Commenting, director of Food & Water Europe Geert De Cock said "Communities across Europe are standing up on this Global Frackdown day to make their voices heard and call for a ban on the risky and unnecessary practice of fracking for shale gas. Any energy security concerns resulting from the Ukraine crisis should motivate the EU to seek real, renewable solutions, not to further lock itself into dependence on fossil fuels like shale gas."
Local groups are springing up all around Europe in opposition to fracking, and their message is echoed in numerous opinion polls, showing strong public support for ambitious policies on energy efficiency and renewable energy. Amplifying the message of the Global Frackdown, citizens' groups across Europe are protesting against the opaque negotiations on free trade agreements between the EU and Canada and the United States. Also on October 11, a European day of action against the EU-US Transatlantic Trade and Investment Partnership (TTIP) and EU-Canada Comprehensive Trade and Economic Agreement (CETA) will highlight that these deals risk opening the back door to the expansion of fracking in Europe. A report by Friends of the Earth Europe earlier this year outlined how the TTIP could limit governments' ability to regulate the development and expansion of fracking, stopping efforts to address climate change and to protect citizens.

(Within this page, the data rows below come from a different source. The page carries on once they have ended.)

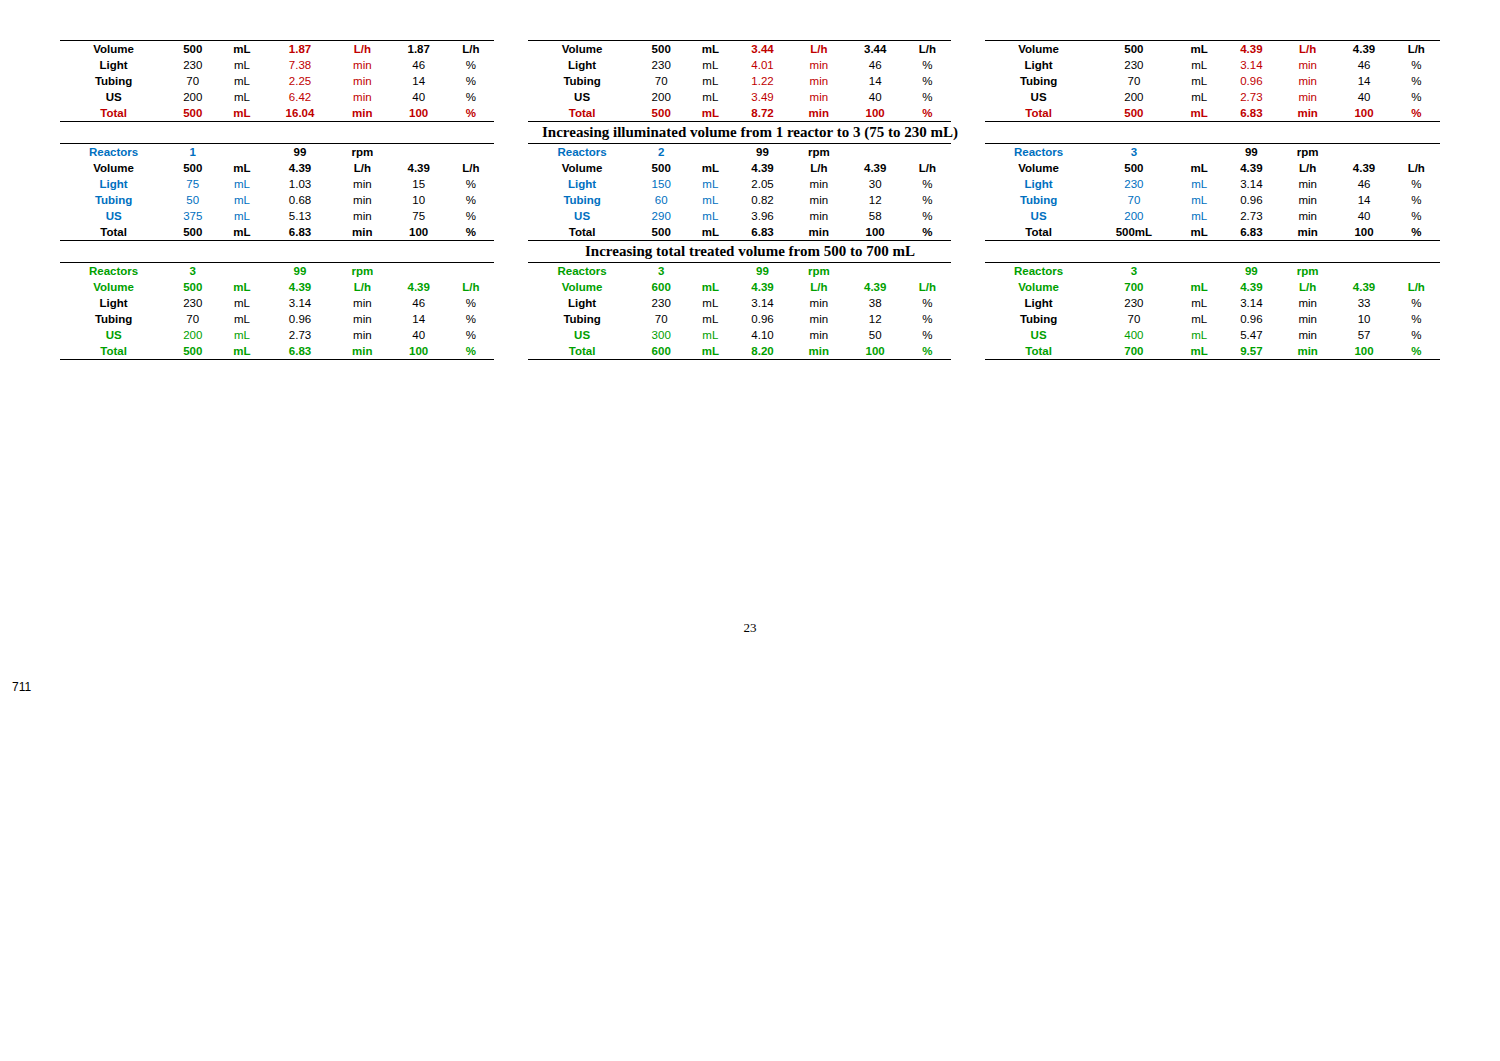| Volume | 500 | mL | 1.87 | L/h | 1.87 | L/h | | Volume | 500 | mL | 3.44 | L/h | 3.44 | L/h | | Volume | 500 | mL | 4.39 | L/h | 4.39 | L/h |
| Light | 230 | mL | 7.38 | min | 46 | % | | Light | 230 | mL | 4.01 | min | 46 | % | | Light | 230 | mL | 3.14 | min | 46 | % |
| Tubing | 70 | mL | 2.25 | min | 14 | % | | Tubing | 70 | mL | 1.22 | min | 14 | % | | Tubing | 70 | mL | 0.96 | min | 14 | % |
| US | 200 | mL | 6.42 | min | 40 | % | | US | 200 | mL | 3.49 | min | 40 | % | | US | 200 | mL | 2.73 | min | 40 | % |
| Total | 500 | mL | 16.04 | min | 100 | % | | Total | 500 | mL | 8.72 | min | 100 | % | | Total | 500 | mL | 6.83 | min | 100 | % |
| Increasing illuminated volume from 1 reactor to 3 (75 to 230 mL) |
| Reactors | 1 | | 99 | rpm | | | | Reactors | 2 | | 99 | rpm | | | | Reactors | 3 | | 99 | rpm | | |
| Volume | 500 | mL | 4.39 | L/h | 4.39 | L/h | | Volume | 500 | mL | 4.39 | L/h | 4.39 | L/h | | Volume | 500 | mL | 4.39 | L/h | 4.39 | L/h |
| Light | 75 | mL | 1.03 | min | 15 | % | | Light | 150 | mL | 2.05 | min | 30 | % | | Light | 230 | mL | 3.14 | min | 46 | % |
| Tubing | 50 | mL | 0.68 | min | 10 | % | | Tubing | 60 | mL | 0.82 | min | 12 | % | | Tubing | 70 | mL | 0.96 | min | 14 | % |
| US | 375 | mL | 5.13 | min | 75 | % | | US | 290 | mL | 3.96 | min | 58 | % | | US | 200 | mL | 2.73 | min | 40 | % |
| Total | 500 | mL | 6.83 | min | 100 | % | | Total | 500 | mL | 6.83 | min | 100 | % | | Total | 500mL | mL | 6.83 | min | 100 | % |
| Increasing total treated volume from 500 to 700 mL |
| Reactors | 3 | | 99 | rpm | | | | Reactors | 3 | | 99 | rpm | | | | Reactors | 3 | | 99 | rpm | | |
| Volume | 500 | mL | 4.39 | L/h | 4.39 | L/h | | Volume | 600 | mL | 4.39 | L/h | 4.39 | L/h | | Volume | 700 | mL | 4.39 | L/h | 4.39 | L/h |
| Light | 230 | mL | 3.14 | min | 46 | % | | Light | 230 | mL | 3.14 | min | 38 | % | | Light | 230 | mL | 3.14 | min | 33 | % |
| Tubing | 70 | mL | 0.96 | min | 14 | % | | Tubing | 70 | mL | 0.96 | min | 12 | % | | Tubing | 70 | mL | 0.96 | min | 10 | % |
| US | 200 | mL | 2.73 | min | 40 | % | | US | 300 | mL | 4.10 | min | 50 | % | | US | 400 | mL | 5.47 | min | 57 | % |
| Total | 500 | mL | 6.83 | min | 100 | % | | Total | 600 | mL | 8.20 | min | 100 | % | | Total | 700 | mL | 9.57 | min | 100 | % |
711
23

"European decision makers haven't listened to the concerns of the citizens they are supposed to represent. This is why the anti-fracking movement keeps on growing," said Friends of the Earth Europe shale gas campaigner, Antoine Simon. "Relying on the fossil fuel industry to have the best interests of citizens at heart is absurd. Considering the danger shale gas poses, both in terms of climate change and local pollution, only an outright ban can protect the environment and people's health."